**WORK TO BE COMPLETED**
Copy the listing below word for word, and leave out the pictures.

**SOURCE MATERIAL**
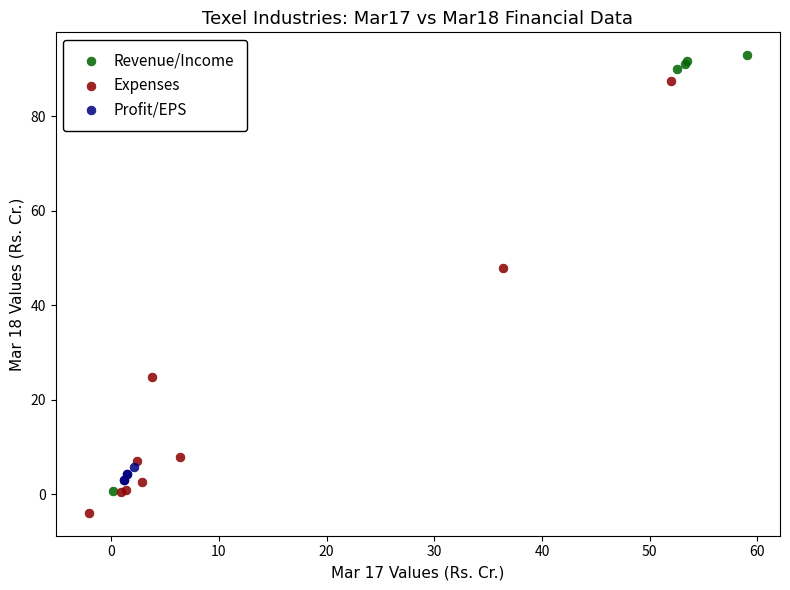

What are all the series names shown in the legend?

Revenue/Income, Expenses, Profit/EPS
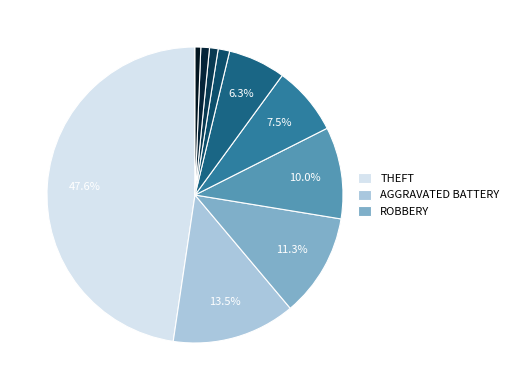

Rank the categories by value from highest to lowest.

Theft, Aggravated Battery, Robbery, Burglary, Motor Vehicle Theft, Aggravated Assault, Criminal Sexual Assault, Homicide, Arson, Other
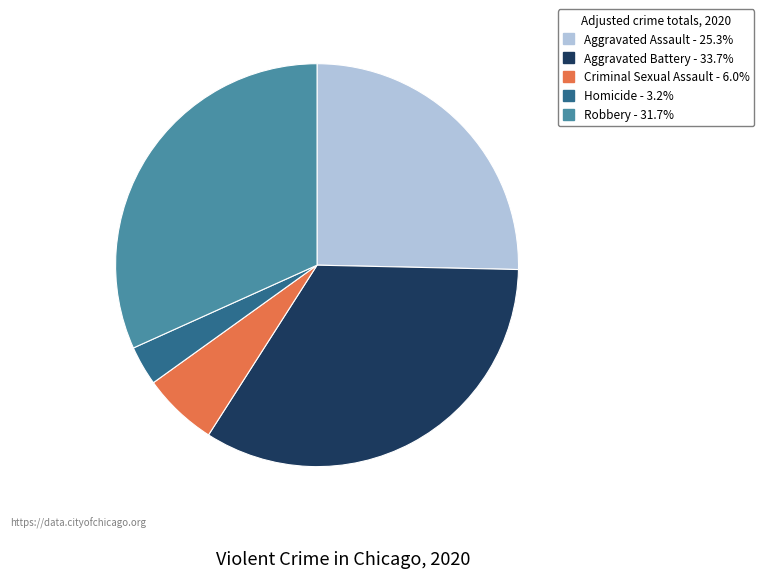

Which slice is the largest?

Aggravated Battery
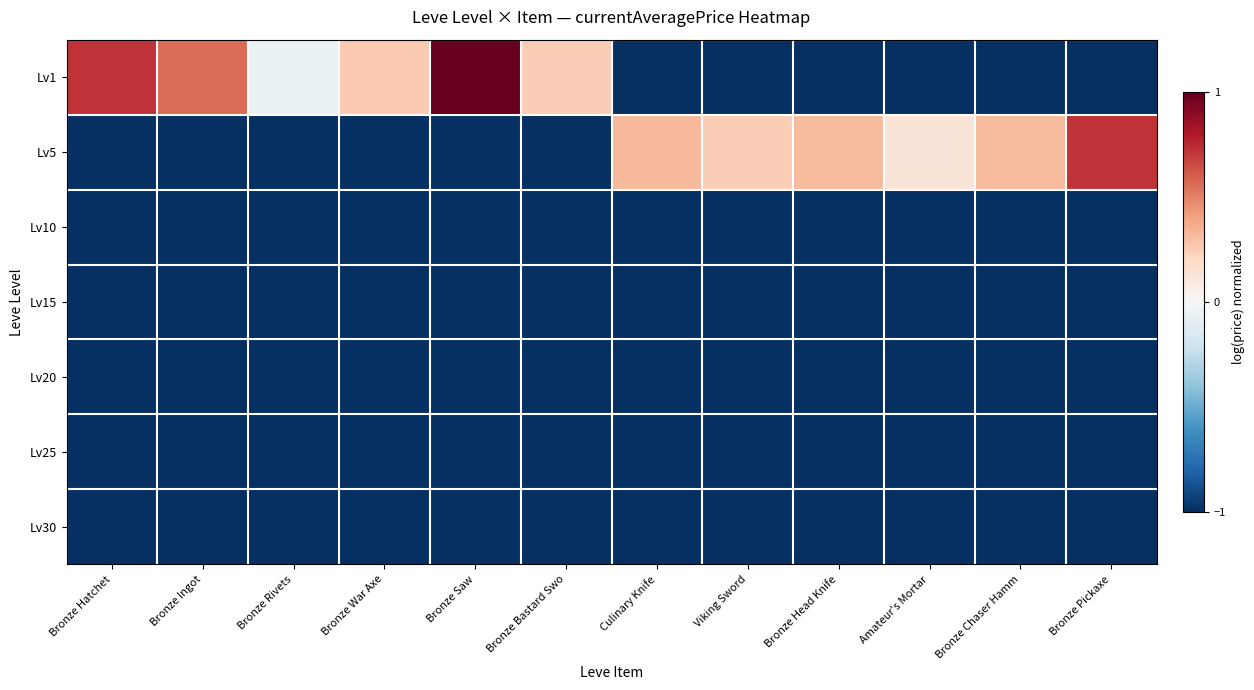

What is the smallest value displayed?

-1.0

**OUTPUT BELOW**
What are all the series names shown in the legend?

Revenue/Income, Expenses, Profit/EPS

Rank the categories by value from highest to lowest.

Theft, Aggravated Battery, Robbery, Burglary, Motor Vehicle Theft, Aggravated Assault, Criminal Sexual Assault, Homicide, Arson, Other

Which slice is the largest?

Aggravated Battery

What is the smallest value displayed?

-1.0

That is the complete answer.